Por Claudia Rafael

(APe).- Aquella torta de mis diez tenía un Topo Gigio gigante en el medio con velitas de color rosa que lo rodeaban en un círculo no demasiado perfecto. Era toda de chocolate y a los costados, tenía confites de dos colores. Después, de grande, volví a verlo, cuando lo encontré tirado en la piecita del fondo de la casa de mis viejos y descubrí que no era más alto que mi mano. Pero para mí ese día era casi como un Topo Gigio de verdad. Era de ese plástico de antes, con colores estándar y olor añejo pero ante mis ojos era la maravilla más enorme.

 

Los viejos de aquellos niños que éramos entonces conocían el trabajo como lugar cotidiano. Ese paraíso que cansa, que llena de grasa, que asegura un salario exactamente cada 30 días o cada quincena y que premite caminar erguidos por la vida. Peso sobre peso iban ahorrando hasta construir la casita o incluso, comprar un Renault Gordini que mi papá lustraba con devoción.

La fiestita de cumpleaños representaba el placer de sentir que el mundo entero giraba en torno de uno. Romper desesperadamente el papel de los regalos, ese papel que a lo sumo, como gran modernidad podía tener cuadraditos o círculos pequeños, y descubrir un juguete o, para mi desilusión, una poco deseable colonia Polyana o la eterna ropa interior de algún pariente que olvidó su propia niñez.
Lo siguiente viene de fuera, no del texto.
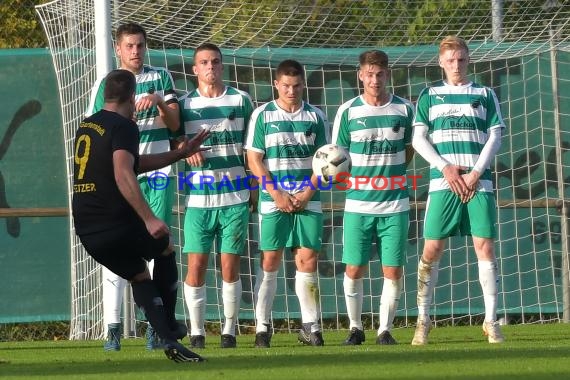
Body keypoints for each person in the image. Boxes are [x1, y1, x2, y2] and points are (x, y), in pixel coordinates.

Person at [72, 69, 209, 362]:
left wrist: (179, 154)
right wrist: (149, 218)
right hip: (113, 221)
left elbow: (132, 163)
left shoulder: (87, 126)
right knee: (165, 246)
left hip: (87, 230)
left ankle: (169, 340)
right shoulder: (125, 126)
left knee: (139, 274)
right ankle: (169, 326)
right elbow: (123, 173)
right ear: (132, 97)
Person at [85, 22, 181, 351]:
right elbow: (97, 124)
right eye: (130, 46)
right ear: (118, 49)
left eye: (140, 45)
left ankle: (155, 328)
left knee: (157, 244)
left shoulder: (161, 78)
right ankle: (113, 326)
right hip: (121, 177)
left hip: (157, 174)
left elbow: (175, 123)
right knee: (120, 253)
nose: (136, 51)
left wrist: (157, 102)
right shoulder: (108, 83)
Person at [410, 36, 506, 345]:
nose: (456, 65)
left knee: (485, 248)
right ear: (440, 62)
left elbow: (495, 136)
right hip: (443, 183)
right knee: (431, 250)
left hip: (479, 182)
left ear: (469, 60)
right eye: (450, 60)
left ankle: (491, 321)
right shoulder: (429, 95)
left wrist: (476, 172)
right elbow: (418, 139)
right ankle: (423, 319)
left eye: (461, 59)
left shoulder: (484, 94)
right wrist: (444, 167)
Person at [245, 59, 330, 348]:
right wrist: (276, 194)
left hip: (309, 199)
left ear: (303, 84)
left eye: (296, 86)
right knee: (270, 262)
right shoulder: (262, 115)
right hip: (273, 201)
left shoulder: (316, 117)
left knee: (307, 261)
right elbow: (254, 159)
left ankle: (311, 326)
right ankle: (262, 327)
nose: (291, 91)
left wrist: (307, 192)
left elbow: (327, 162)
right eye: (286, 86)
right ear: (276, 85)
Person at [332, 50, 414, 346]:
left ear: (387, 75)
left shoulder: (405, 110)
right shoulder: (348, 111)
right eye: (369, 74)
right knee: (354, 267)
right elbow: (337, 156)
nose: (375, 79)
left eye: (380, 74)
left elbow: (409, 149)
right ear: (360, 75)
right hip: (358, 204)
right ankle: (355, 328)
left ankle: (384, 330)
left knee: (392, 269)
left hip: (395, 204)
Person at [179, 43, 255, 349]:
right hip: (199, 198)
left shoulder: (241, 99)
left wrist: (254, 187)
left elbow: (253, 147)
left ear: (222, 66)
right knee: (195, 264)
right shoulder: (184, 105)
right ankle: (197, 332)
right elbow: (175, 140)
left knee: (229, 265)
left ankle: (229, 331)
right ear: (195, 69)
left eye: (215, 62)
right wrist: (184, 150)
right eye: (204, 63)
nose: (210, 67)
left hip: (235, 195)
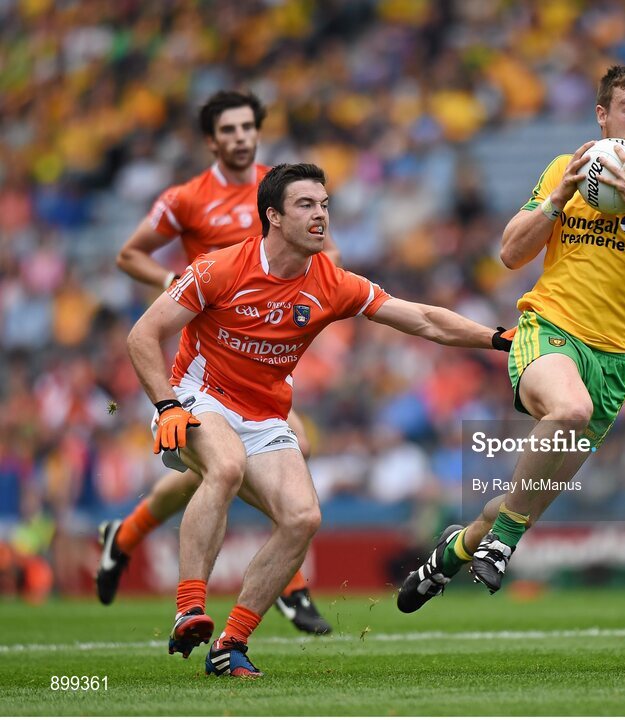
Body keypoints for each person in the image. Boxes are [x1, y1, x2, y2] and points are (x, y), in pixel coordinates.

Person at [127, 162, 513, 676]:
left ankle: (230, 645)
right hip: (197, 396)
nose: (320, 216)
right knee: (225, 467)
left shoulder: (332, 283)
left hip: (264, 415)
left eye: (325, 205)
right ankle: (189, 608)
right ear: (274, 217)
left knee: (303, 518)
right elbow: (141, 336)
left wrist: (496, 338)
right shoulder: (220, 269)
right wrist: (166, 404)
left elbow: (421, 319)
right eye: (306, 205)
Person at [398, 65, 625, 611]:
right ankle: (502, 548)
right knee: (568, 410)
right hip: (549, 331)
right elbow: (511, 253)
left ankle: (453, 551)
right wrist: (557, 197)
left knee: (521, 504)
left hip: (615, 360)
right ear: (602, 114)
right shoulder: (566, 168)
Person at [99, 90, 340, 634]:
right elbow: (128, 254)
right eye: (228, 130)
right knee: (235, 463)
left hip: (262, 343)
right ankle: (288, 589)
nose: (240, 137)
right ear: (212, 140)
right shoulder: (187, 198)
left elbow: (320, 252)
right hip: (207, 348)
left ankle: (126, 536)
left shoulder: (283, 190)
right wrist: (179, 286)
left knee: (223, 469)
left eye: (248, 128)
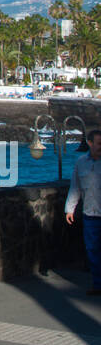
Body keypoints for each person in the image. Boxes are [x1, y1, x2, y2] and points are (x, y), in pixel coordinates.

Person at [65, 127, 101, 296]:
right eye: (99, 143)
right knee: (92, 250)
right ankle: (97, 284)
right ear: (90, 143)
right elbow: (75, 187)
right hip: (90, 215)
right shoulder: (81, 163)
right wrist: (69, 209)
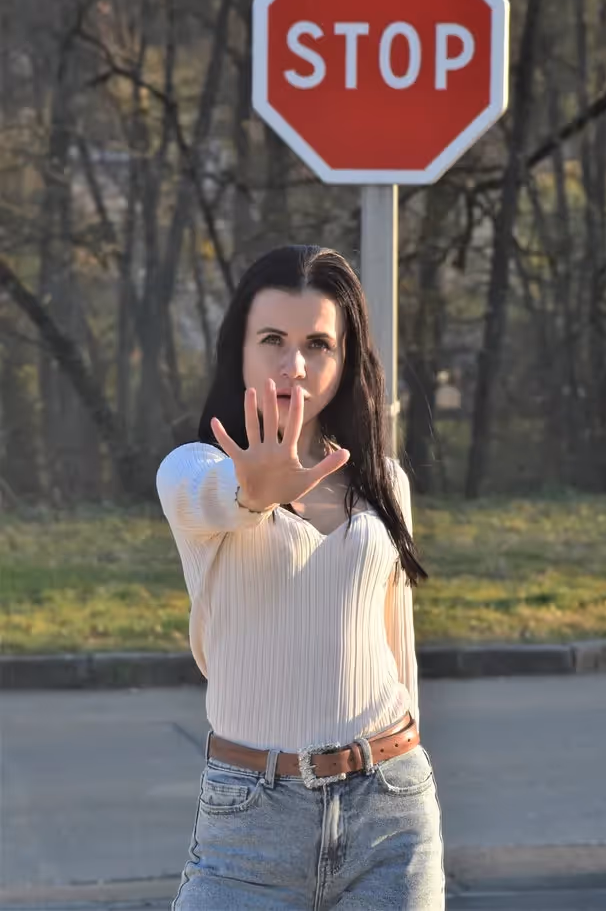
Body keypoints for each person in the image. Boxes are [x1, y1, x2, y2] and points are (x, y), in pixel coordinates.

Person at [156, 245, 446, 909]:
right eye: (273, 340)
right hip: (249, 822)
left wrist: (406, 775)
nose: (295, 365)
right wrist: (256, 491)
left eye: (318, 344)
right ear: (241, 350)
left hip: (390, 811)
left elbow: (399, 654)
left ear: (346, 360)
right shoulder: (192, 471)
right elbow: (216, 496)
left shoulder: (383, 484)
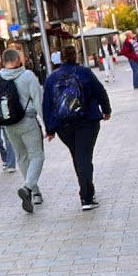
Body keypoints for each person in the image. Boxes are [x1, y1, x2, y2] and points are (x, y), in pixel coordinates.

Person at [42, 46, 111, 211]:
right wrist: (106, 110)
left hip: (64, 126)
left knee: (78, 156)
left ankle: (88, 191)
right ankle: (86, 197)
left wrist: (50, 129)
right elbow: (100, 91)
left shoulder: (51, 79)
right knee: (84, 157)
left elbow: (47, 105)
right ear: (76, 56)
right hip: (87, 121)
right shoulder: (85, 73)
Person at [0, 48, 45, 213]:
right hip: (28, 122)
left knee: (21, 157)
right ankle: (28, 188)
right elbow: (38, 102)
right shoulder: (28, 76)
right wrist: (48, 126)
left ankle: (35, 193)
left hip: (8, 126)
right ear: (17, 60)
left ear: (4, 61)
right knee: (37, 155)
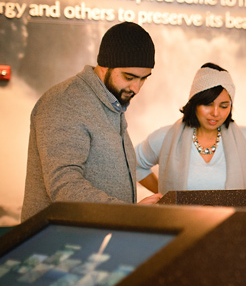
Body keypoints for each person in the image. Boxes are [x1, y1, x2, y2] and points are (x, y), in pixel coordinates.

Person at [22, 22, 162, 221]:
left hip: (98, 238)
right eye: (129, 77)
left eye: (143, 78)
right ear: (105, 65)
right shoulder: (65, 101)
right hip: (61, 245)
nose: (136, 88)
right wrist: (129, 213)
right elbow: (64, 185)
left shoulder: (111, 103)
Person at [135, 63, 246, 193]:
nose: (215, 113)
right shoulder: (167, 137)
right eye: (208, 104)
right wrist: (165, 195)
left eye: (224, 106)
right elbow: (134, 163)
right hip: (180, 221)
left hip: (236, 221)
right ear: (194, 103)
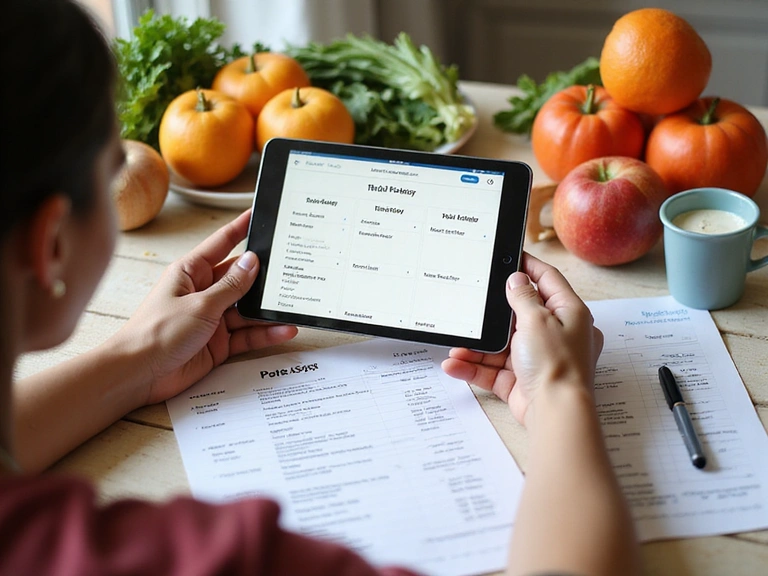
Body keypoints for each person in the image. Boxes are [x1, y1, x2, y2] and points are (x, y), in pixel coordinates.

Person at [0, 1, 640, 574]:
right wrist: (560, 393)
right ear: (51, 242)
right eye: (116, 172)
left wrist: (139, 359)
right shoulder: (213, 557)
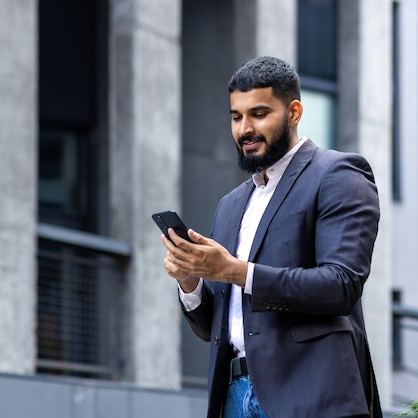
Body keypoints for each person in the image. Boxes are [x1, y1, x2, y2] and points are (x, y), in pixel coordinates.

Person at [160, 56, 382, 417]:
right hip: (233, 396)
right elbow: (214, 328)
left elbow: (341, 285)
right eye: (236, 117)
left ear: (294, 112)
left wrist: (235, 271)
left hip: (312, 395)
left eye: (259, 114)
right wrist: (190, 279)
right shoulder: (230, 205)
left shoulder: (338, 174)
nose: (244, 128)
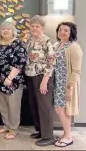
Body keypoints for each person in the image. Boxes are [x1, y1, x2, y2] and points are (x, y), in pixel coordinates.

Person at [0, 20, 26, 140]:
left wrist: (10, 78)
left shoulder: (18, 44)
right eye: (3, 29)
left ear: (13, 32)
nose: (5, 31)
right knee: (2, 105)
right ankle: (6, 125)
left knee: (13, 106)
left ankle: (14, 129)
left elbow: (20, 62)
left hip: (13, 82)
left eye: (8, 29)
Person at [25, 15, 56, 146]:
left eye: (37, 26)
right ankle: (41, 131)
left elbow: (51, 61)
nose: (34, 28)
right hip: (30, 75)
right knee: (34, 105)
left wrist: (45, 81)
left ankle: (49, 136)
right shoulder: (29, 39)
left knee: (44, 106)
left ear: (42, 28)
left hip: (42, 77)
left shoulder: (46, 40)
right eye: (32, 26)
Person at [53, 22, 83, 148]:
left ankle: (68, 137)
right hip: (57, 81)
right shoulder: (57, 45)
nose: (62, 32)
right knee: (59, 108)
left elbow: (76, 70)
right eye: (60, 30)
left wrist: (70, 88)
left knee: (62, 109)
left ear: (71, 33)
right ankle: (66, 133)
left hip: (66, 83)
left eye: (66, 30)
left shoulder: (74, 47)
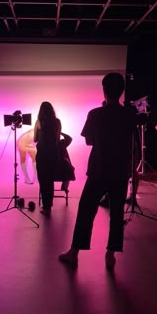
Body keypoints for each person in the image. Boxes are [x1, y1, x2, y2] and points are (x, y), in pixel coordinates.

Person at [59, 72, 137, 270]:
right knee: (117, 213)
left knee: (86, 210)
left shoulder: (95, 114)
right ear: (122, 91)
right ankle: (110, 254)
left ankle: (74, 252)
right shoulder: (129, 115)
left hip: (99, 169)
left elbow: (89, 140)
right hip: (120, 170)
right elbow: (131, 142)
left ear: (104, 90)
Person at [34, 101, 61, 216]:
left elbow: (35, 139)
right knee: (50, 181)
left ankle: (46, 207)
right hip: (53, 154)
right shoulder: (57, 122)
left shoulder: (38, 122)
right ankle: (48, 207)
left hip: (42, 155)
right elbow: (57, 138)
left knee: (43, 180)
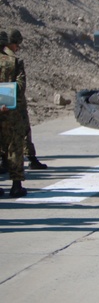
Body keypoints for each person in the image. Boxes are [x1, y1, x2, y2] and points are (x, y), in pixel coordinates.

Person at [4, 29, 46, 170]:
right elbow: (20, 86)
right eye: (17, 45)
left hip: (9, 103)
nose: (18, 48)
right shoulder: (14, 61)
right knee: (20, 133)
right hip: (14, 105)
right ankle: (22, 168)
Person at [0, 30, 28, 197]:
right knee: (15, 147)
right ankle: (16, 185)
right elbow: (20, 85)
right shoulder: (15, 61)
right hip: (11, 111)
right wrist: (5, 99)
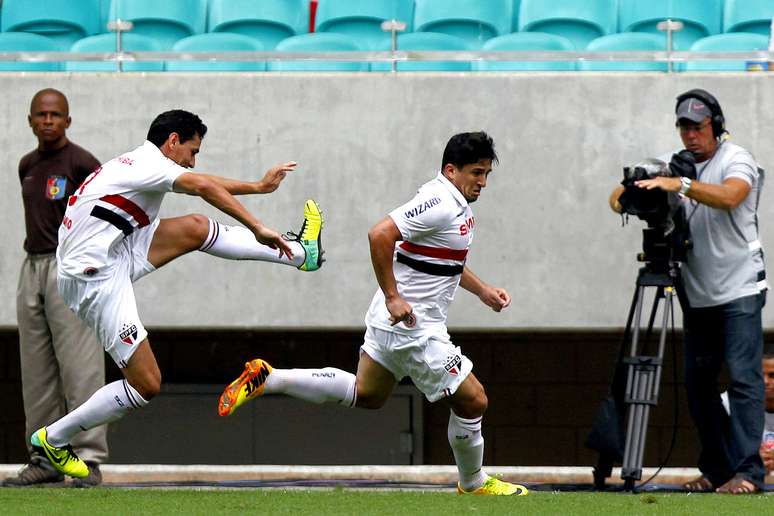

El último boletín del Barómetro de la Deuda Social de la Infancia, de la Universidad Católica Argentina (UCA) arrojó que en 2009 dos de cada diez niños y niñas entre uno y cuatro años no festejó su cumpleaños. Un dato aparentemente menor. Pero en el imaginario de los niños tiene el peso de las grandes cosas. De esos diez niños, durante todo 2009 hubo seis pequeños -en los territorios de la pobreza- a quienes tampoco se les leyeron cuentos ni narraron historias. Quizás sea tiempo de preguntarse cómo se construye la infancia.

Hubo seis chicos de los arrabales que jamás escucharon -y, por lo tanto, no lo saben- que en una cajita de fósforos se puede guardar un rayo de sol (pero hay que encerrarlo muy rápido, si no, se lo come la sombra). Un poco de copo de nieve, quizá una moneda de luna o los botones del traje del viento.

Tampoco supieron de aquella historia que la Mañana contó al Tiempo sobre el gato que se enamoró desgarradoramente y para siempre de la Golondrina Sinhá. Ni escucharon de la vida de Naricita y de su muñeca Emilia que empezó a hablar imparablemente el día en que el doctor le dio una píldora mágica. Y nadie les dijo que la vida se construye con los sueños y las palabras dulces y tiernas. Ni les contaron de un niño que sabía volar y que se le atrevía a todo y cuidadito con los niños que se atreven a ir más allá de lo establecido porque son capaces de ver más allá de los espejos. Más allá de los telones y de las cortinas. De saber todo aquello que no hay que saber. Son niños que sueñan. Que se rebelan. Niños alados y peligrosos.

Seis de cada diez crecen más allá de las fronteras de una vida con derechos sin saber que existe un cuento en el que un árbol gigante les hace cosquillas en la panza a los cachorros y se ríen hasta que duele. Un cuento en el que nadie olvida que ese día un niño cumple años. En el que todos le cantan y soplan las velitas con él y lo aplauden. Un cuento donde por un ratito nadie lo olvida. Un cuento donde es el protagonista. Un cuento que no fue escrito y que todavía, en alguna esquina cualquiera, nos está esperando.